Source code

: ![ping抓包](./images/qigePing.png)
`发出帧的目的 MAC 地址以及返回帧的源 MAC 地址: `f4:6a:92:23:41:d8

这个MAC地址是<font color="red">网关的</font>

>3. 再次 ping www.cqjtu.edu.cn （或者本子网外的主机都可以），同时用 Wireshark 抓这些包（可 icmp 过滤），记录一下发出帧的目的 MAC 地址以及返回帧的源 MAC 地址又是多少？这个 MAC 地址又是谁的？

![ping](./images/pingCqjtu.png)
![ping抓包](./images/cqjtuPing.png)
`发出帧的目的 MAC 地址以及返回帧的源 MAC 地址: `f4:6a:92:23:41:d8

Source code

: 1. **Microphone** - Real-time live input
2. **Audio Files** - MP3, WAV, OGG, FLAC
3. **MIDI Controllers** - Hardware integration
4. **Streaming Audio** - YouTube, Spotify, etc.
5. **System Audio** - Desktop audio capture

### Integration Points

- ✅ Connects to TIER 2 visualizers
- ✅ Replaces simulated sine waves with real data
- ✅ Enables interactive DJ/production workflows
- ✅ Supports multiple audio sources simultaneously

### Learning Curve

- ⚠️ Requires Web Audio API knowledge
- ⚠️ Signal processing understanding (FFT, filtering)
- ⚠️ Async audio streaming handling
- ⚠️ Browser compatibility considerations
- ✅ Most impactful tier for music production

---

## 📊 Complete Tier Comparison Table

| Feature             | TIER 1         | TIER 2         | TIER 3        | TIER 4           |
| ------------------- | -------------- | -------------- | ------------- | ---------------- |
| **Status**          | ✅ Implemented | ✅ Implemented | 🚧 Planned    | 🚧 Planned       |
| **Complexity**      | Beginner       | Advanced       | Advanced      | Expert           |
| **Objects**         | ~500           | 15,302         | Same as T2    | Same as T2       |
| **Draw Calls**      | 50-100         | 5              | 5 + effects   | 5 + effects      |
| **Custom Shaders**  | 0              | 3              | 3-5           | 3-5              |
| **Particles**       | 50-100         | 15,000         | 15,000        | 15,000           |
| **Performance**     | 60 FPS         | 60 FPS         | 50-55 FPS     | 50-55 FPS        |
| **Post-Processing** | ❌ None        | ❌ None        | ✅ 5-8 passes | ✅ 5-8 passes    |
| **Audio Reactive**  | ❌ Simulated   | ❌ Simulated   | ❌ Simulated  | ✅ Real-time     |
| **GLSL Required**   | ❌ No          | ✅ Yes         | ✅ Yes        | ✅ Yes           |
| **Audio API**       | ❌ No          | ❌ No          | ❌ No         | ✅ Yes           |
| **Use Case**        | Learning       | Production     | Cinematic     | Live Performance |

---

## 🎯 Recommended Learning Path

Your objective –
Swap "workflows" for "pipelines" in the lines from the one containing "Real-time live input" through the one containing "## 📊 Complete Tier Comparison Table", inclusive, and return only those lines with nothing else altered.

Answer box –
: 1. **Microphone** - Real-time live input
2. **Audio Files** - MP3, WAV, OGG, FLAC
3. **MIDI Controllers** - Hardware integration
4. **Streaming Audio** - YouTube, Spotify, etc.
5. **System Audio** - Desktop audio capture

### Integration Points

- ✅ Connects to TIER 2 visualizers
- ✅ Replaces simulated sine waves with real data
- ✅ Enables interactive DJ/production pipelines
- ✅ Supports multiple audio sources simultaneously

### Learning Curve

- ⚠️ Requires Web Audio API knowledge
- ⚠️ Signal processing understanding (FFT, filtering)
- ⚠️ Async audio streaming handling
- ⚠️ Browser compatibility considerations
- ✅ Most impactful tier for music production

---

## 📊 Complete Tier Comparison Table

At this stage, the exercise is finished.